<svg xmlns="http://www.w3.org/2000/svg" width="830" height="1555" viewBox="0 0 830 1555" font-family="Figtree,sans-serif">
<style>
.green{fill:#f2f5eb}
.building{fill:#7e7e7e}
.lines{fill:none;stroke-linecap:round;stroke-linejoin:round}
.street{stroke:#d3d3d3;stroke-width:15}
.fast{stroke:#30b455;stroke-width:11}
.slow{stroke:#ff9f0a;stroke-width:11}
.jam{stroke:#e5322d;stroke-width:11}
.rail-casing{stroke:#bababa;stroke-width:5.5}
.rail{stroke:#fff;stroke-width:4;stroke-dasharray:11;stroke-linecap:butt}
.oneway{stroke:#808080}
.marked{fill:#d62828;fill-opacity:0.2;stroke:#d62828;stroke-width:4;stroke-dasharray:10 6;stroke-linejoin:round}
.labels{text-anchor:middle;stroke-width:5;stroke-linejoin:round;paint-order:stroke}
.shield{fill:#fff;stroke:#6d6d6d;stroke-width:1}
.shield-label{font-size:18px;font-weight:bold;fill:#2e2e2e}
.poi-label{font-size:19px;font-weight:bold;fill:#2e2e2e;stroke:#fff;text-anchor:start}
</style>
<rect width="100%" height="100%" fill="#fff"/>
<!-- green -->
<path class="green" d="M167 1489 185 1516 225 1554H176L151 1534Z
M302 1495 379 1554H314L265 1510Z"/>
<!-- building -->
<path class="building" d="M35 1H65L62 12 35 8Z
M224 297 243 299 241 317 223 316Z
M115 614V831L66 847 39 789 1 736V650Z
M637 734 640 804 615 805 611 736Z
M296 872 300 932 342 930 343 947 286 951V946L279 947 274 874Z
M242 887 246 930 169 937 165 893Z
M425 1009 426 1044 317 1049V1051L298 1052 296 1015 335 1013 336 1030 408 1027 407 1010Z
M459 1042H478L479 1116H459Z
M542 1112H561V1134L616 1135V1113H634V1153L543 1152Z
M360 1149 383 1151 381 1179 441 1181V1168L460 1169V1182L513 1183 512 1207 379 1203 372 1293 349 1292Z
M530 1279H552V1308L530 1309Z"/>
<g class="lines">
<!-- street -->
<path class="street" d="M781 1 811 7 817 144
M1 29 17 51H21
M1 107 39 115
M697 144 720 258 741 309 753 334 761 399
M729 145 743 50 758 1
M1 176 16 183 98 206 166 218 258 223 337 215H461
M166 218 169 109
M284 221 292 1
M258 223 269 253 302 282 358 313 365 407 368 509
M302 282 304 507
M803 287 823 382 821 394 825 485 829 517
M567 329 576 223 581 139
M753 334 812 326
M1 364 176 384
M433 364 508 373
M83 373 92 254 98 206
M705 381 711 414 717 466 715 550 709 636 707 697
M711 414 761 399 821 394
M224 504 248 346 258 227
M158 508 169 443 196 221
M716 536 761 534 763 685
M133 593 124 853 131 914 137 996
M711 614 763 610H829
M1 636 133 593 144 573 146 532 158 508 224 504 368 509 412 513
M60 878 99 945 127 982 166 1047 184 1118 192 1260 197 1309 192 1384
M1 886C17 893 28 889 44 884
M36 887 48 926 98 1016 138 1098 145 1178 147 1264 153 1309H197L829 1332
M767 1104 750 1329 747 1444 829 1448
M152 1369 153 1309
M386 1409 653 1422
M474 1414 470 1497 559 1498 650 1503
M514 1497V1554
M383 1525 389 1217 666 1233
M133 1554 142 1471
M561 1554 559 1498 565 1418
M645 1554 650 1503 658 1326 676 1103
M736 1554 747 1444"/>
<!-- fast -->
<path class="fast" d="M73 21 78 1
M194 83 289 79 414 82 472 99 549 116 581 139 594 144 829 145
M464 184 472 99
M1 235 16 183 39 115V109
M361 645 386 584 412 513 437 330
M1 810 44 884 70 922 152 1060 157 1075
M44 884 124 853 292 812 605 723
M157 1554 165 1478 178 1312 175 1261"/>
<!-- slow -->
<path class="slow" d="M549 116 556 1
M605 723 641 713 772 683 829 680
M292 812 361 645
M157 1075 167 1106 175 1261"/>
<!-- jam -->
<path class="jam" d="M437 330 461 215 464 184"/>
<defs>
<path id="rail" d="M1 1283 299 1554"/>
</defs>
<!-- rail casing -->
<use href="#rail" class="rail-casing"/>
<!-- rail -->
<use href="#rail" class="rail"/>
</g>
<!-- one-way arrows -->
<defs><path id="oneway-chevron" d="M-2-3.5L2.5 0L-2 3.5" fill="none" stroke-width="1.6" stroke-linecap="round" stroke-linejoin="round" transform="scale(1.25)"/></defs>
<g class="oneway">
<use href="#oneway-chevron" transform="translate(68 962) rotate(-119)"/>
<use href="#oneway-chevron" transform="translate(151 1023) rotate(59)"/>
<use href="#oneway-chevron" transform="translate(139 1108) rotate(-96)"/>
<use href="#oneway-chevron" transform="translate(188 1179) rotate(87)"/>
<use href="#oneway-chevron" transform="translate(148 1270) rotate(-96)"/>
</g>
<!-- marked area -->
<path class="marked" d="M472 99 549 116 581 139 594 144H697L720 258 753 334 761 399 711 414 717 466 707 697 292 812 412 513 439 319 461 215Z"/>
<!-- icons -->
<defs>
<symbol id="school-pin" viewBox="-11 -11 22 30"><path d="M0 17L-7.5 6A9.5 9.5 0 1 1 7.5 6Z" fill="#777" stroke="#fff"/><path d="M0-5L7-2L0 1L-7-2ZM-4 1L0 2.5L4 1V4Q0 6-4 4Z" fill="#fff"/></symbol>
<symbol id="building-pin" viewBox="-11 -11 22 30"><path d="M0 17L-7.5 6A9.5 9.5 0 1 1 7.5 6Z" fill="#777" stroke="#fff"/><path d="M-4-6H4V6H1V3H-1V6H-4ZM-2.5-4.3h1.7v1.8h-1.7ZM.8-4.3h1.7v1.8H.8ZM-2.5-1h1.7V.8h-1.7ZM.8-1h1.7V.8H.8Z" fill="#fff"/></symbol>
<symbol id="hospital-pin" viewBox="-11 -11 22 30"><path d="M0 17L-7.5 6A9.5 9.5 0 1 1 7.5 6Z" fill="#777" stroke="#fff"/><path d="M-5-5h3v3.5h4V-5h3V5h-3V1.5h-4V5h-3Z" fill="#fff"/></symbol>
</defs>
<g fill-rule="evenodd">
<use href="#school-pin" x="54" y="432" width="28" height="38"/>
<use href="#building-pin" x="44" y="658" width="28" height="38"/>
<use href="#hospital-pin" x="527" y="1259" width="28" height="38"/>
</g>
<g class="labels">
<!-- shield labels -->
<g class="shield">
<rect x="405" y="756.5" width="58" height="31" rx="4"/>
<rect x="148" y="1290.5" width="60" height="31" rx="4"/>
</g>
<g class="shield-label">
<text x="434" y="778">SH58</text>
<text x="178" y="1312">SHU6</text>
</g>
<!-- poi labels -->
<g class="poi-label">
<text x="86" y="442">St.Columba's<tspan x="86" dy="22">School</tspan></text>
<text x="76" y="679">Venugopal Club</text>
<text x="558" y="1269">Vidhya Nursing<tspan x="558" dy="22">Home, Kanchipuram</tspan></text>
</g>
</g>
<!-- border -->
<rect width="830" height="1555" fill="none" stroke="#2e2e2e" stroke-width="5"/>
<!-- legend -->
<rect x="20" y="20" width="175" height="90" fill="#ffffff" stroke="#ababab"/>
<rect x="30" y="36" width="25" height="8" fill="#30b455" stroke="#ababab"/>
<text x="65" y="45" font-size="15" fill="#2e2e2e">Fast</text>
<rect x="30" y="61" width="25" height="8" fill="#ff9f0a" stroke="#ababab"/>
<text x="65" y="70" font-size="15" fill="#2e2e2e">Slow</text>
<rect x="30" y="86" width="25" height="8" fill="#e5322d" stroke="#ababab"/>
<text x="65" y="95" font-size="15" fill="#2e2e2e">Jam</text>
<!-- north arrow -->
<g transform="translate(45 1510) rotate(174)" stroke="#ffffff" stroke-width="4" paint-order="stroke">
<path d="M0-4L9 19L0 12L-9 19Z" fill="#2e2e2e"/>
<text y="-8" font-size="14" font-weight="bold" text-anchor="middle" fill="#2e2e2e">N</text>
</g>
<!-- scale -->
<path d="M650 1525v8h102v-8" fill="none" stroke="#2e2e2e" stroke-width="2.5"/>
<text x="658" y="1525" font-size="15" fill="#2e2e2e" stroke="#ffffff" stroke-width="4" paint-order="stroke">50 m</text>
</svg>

[Exercise requirements] Give the number of lines in the records above that contain the word "middle", and nothing more.

[Task result] 2